To evaluate the clean error and verified error:

```bash
python tinyimagenet_training.py --verify  --model wide_resnet_imagenet64 --load $DIR --eps 0.003921568627451
```

### MNIST

Certified training with backward mode perturbation analysis for L2 perturbation on weights:

```bash
cd examples/vision
python weights_training.py --norm 2 --bound_type CROWN-IBP --lr_decay_milestones 120 140
```

To reproduce the model with  "flat" optimization landscape, we only 10% data on MNIST, we can set:

```bash
python weights_training.py --norm 2 --ratio 0.1 --bound_type CROWN-IBP --batch_size 500 --lr_decay_milestones 3700 4000 --scheduler_opts start=200,length=3200 --opt SGD --lr 0.1
```

Evaluate the certified cross entropy and test accuracy:

```bash
python weights_training.py --load $DIR --norm 2  --bound_type CROWN-IBP --batch_size 500 --verify
```

### FashionMNIST

Similarly for FashionMNIST with a different dataset argument:

```bash
cd examples/vision
python weights_training.py --data FashionMNIST --norm 2 --ratio 0.1 --bound_type CROWN-IBP --batch_size 500 --lr_decay_milestones 3700 4000 --scheduler_opts start=200,length=3200 --opt SGD --lr 0.1 --eps 0.05
```

### Scalability

We provide multi-GPU training and **Loss Fusion** in our framework to improve scalability.

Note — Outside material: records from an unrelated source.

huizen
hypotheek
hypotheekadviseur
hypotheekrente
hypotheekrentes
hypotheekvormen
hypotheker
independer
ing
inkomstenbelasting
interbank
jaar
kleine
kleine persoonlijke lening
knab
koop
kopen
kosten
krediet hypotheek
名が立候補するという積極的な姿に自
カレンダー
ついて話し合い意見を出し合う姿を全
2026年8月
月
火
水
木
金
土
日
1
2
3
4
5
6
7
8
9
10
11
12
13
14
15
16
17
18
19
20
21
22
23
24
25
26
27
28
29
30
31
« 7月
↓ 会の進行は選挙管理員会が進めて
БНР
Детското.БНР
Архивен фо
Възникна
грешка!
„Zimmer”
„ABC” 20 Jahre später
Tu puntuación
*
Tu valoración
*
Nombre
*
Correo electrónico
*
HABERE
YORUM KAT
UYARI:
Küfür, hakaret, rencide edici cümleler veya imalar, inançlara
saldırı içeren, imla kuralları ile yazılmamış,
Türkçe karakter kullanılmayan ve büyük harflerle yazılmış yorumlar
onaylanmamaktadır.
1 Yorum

All experiments on Transformer/LSTM and other vision models on MNIST dataset
can be conducted on a single Nvidia GTX 1080Ti GPU.

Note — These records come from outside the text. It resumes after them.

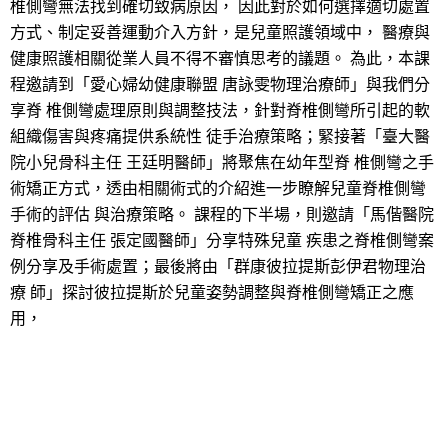
椎側彎無法找到確切致病原因， 因此對於如何選擇適切處置
方式、制定妥善運動介入方針，是兒童照護領域中， 醫療與
健康照護相關從業人員不得不審慎思考的議題。 為此，本課
程邀請到「愛心婦幼健康聯盟 唐詠雯物理治療師」與我們分
享脊 椎側彎處理原則與調整技法，針對脊椎側彎所引起的軟
組織傷害與疼痛提供系統性 徒手治療策略；緊接著「臺大醫
院小兒骨科主任 王廷明醫師」將聚焦在幼年型脊 椎側彎之手
術矯正方式，透由相關術式的介紹進一步瞭解兒童脊椎側彎
手術的評估 與治療策略。 課程的下半場，則邀請「馬偕醫院
脊椎骨科主任 張定國醫師」分享特殊兒童 疾患之脊椎側彎案
例分享及手術處置；最後將由「群康彼拉提斯彭伊君物理治
療 師」探討彼拉提斯於兒童姿勢調整與脊椎側彎矯正之應
用，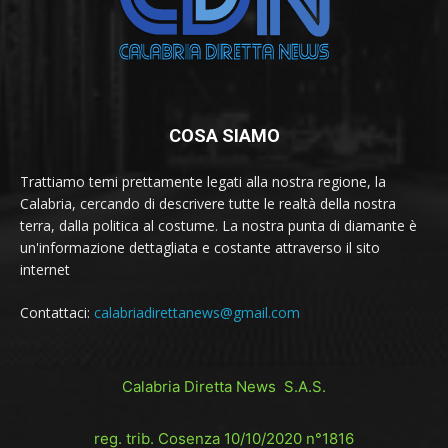
COSA SIAMO
Trattiamo temi prettamente legati alla nostra regione, la
Calabria, cercando di descrivere tutte le realtà della nostra
terra, dalla politica al costume. La nostra punta di diamante è
un'informazione dettagliata e costante attraverso il sito
internet
Contattaci:
calabriadirettanews@gmail.com
Calabria Diretta News S.A.S.
reg. trib. Cosenza 10/10/2020 n°1816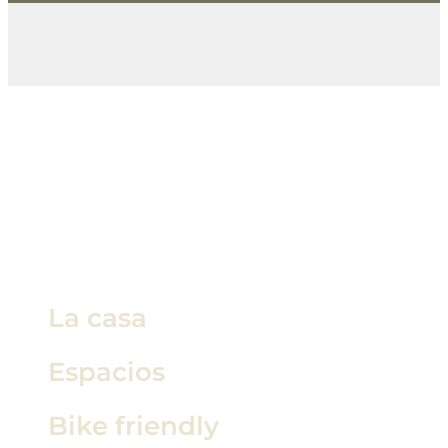
La casa
Espacios
Bike friendly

Certified training on CIFAR-10 dataset with **Loss Fusion** can be conducted
on two Nvidia GTX 1080Ti GPUs with batch size = 256.  By contrast, the batch
size can only be set to 64 (or lower) without **Loss Fusion**.

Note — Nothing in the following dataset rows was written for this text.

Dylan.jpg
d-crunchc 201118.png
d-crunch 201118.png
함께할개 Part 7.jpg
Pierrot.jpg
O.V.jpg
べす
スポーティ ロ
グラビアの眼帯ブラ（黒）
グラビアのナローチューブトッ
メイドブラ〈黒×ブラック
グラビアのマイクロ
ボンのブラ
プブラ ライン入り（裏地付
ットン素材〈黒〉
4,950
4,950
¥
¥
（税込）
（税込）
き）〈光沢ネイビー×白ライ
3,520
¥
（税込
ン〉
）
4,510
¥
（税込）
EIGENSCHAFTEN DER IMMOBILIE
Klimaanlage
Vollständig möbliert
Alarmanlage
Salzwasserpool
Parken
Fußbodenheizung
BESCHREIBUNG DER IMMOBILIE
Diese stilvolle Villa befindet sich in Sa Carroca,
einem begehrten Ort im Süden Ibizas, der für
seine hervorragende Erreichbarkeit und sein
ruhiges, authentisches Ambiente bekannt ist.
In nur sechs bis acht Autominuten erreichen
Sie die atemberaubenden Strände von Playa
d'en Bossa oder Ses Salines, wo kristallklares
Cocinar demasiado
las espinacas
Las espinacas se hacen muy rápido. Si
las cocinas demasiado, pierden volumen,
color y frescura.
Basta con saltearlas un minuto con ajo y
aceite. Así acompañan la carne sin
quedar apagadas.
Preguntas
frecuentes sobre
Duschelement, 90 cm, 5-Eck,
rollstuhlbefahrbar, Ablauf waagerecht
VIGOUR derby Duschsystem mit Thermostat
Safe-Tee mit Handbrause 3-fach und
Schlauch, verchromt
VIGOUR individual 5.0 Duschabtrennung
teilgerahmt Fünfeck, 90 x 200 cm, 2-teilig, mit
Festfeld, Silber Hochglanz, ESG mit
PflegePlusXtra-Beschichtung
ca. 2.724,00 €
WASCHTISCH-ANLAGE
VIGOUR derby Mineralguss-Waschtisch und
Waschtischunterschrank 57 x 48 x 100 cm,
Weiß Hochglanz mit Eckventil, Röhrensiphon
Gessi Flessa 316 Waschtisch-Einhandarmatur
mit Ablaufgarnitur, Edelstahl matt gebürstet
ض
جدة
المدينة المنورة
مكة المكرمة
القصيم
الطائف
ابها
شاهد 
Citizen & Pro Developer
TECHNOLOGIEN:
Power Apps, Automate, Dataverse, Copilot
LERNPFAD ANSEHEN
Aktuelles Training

Certified training on Tiny-ImageNet dataset can be conducted on four Nvidia GTX
1080TI GPUs only with **Loss Fusion**. The batch size can be  set as 100~256
depends on the model.

## Language Models

Please follow [this example](examples.html#certifiably-robust-language-classifier-with-transformer-and-lstm) to prepare the data. And we have two environment variables:

- `DIR`: the path of the directory to save or load the trained model.
- `BUDGET`: the budget for synonym-based word substitution (for testing certifiably trained language models only, set to 1~6 in our paper).

To run the experiments:

### LSTM

Regular training:

```bash
python train.py --dir=$DIR --num_epochs=10 --model=lstm --lr=1e-3 --dropout=0.5 --train
python train.py --dir=$DIR --model=lstm --load=$DIR/ckpt_10 --robust --method=IBP|IBP+backward|forward|forward+backward # for verification
```

IBP training:

```bash
python train.py --dir=$DIR --model=lstm --lr=1e-3 --robust --method=IBP --dropout=0.5 --train
python train.py --dir=$DIR --model=lstm --load=$DIR/ckpt_25 --robust --method=IBP # for verification
```

LiRPA training:

```bash
python train.py --dir=$DIR --model=lstm --lr=1e-3 --robust --method=IBP+backward_train --dropout=0.5 --train
python train.py --dir=$DIR --model=lstm --load=$DIR/ckpt_25 --robust --method=IBP+backward # for verification
```

### Transformer

Regular training:

```bash
python train.py --dir=$DIR --num_epochs=2 --train
python train.py --dir=$DIR --robust --method=IBP|IBP+backward|forward|forward+backward # for verification
```

IBP training:

```bash
python train.py --dir=$DIR --robust --method=IBP --train
python train.py --dir=$DIR --robust --method=IBP # for verification
```

LiRPA training:

```bash
python train.py --dir=$DIR --robust --method=IBP+backward_train --train
python train.py --dir=$DIR --robust --method=IBP+backward # for verification
```

### Other options

You may add `—budget OTHER_BUDGET` to set a different budget for word substitution.